Les prix du pétrole ont prolongé leur progression mardi, le Brent approchant les 100 dollars le baril alors que les marchés évaluaient le risque de nouvelles perturbations des approvisionnements énergétiques au Moyen-Orient après les avertissements de l’Iran concernant d’éventuelles représailles contre les infrastructures pétrolières et gazières du Golfe.
Les contrats à terme sur le Brent pour livraison en novembre ont progressé de 1,6 % à 98,73 dollars le baril à 02h59 ET (06h59 GMT), tandis que les contrats à terme américains sur le West Texas Intermediate (WTI) ont gagné 2,9 % à 94,14 dollars le baril.
Le Brent a clôturé lundi en hausse de près de 1 %, après avoir brièvement atteint 98 dollars le baril au cours de la séance précédente.
L’Iran menace de représailles contre les actifs énergétiques
La dernière hausse des prix du pétrole est intervenue après que l’Iran a menacé de répondre à ce qu’il a qualifié de « guerre économique » américaine en établissant une zone d’exclusion maritime dans le golfe Persique.
Cet avertissement fait suite à une série de frappes entre les États-Unis et l’Iran au cours du week-end, notamment des attaques impliquant le transport maritime.
Des responsables iraniens ont ensuite averti que les intérêts pétroliers et gaziers américains ainsi que d’autres infrastructures énergétiques dans le Golfe pourraient être visés en représailles aux attaques contre des actifs iraniens.
« La chaîne de production de pétrole et de gaz ici est étendue, accessible et exposée. Les compagnies pétrolières et gazières américaines présentes dans ces eaux et ces installations partagent cette exposition », a déclaré le président du Parlement iranien, Mohammad Baqer Qalibaf.
« Frappez nos actifs, et vous serez frappés. Nous l’avons déjà prouvé », a-t-il ajouté.
Ces déclarations constituent des avertissements iraniens concernant d’éventuelles représailles et non la confirmation que de telles attaques auront lieu.

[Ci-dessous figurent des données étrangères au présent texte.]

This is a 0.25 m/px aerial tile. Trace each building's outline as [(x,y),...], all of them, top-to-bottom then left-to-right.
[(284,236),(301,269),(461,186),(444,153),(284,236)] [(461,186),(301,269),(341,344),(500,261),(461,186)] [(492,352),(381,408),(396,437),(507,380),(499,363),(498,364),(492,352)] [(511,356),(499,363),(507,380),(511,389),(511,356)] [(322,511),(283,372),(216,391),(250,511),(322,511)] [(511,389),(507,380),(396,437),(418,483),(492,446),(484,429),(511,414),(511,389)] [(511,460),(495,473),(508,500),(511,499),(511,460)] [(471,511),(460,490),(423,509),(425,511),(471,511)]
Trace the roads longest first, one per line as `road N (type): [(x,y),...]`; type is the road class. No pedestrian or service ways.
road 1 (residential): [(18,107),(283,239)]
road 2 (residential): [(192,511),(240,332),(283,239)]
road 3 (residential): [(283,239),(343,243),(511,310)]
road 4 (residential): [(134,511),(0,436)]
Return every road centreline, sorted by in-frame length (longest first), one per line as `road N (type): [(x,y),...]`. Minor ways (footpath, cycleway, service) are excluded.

Le détroit d’Ormuz reste au centre de l’attention
Le détroit d’Ormuz demeure un élément central pour les marchés pétroliers en raison de son rôle dans les expéditions énergétiques de la région.
L’Iran a déclaré prévoir la création d’une nouvelle zone soumise à des restrictions dans le Golfe ainsi que d’un corridor maritime alternatif. Les marchés évaluent si d’éventuelles modifications des contrôles maritimes pourraient affecter le trafic des pétroliers dans le détroit.
Mohsen Rezaei, secrétaire du Conseil suprême de sécurité nationale iranien, a déclaré sur X que Washington avait reçu un « avertissement clair » des nouveaux missiles iraniens et que toute nouvelle pression économique entraînerait la mise en place d’une zone d’exclusion maritime s’étendant à travers le Golfe jusqu’au périmètre du blocus américain.
L’Iran a également déclaré qu’un accord avec Oman concernant les dispositions applicables au détroit d’Ormuz était proche. Un tel accord pourrait fournir un mécanisme permettant de traiter les perturbations du transport maritime, même si les informations fournies n’indiquent pas qu’un accord définitif ait été conclu.
Le Brent prolonge sa récente progression
Les prix du pétrole ont augmenté durant la confrontation entre les États-Unis et l’Iran, le Brent ayant gagné 8 % la semaine dernière et le WTI près de 10 %.
La dernière progression a porté les contrats à terme sur le Brent pour livraison en novembre à 98,73 dollars le baril, rapprochant le pétrole de référence du seuil des 100 dollars.
Les prochains mouvements des prix du brut dépendront de l’évolution de la production énergétique et du transport maritime dans la région, ainsi que de l’issue des discussions diplomatiques concernant le détroit d’Ormuz.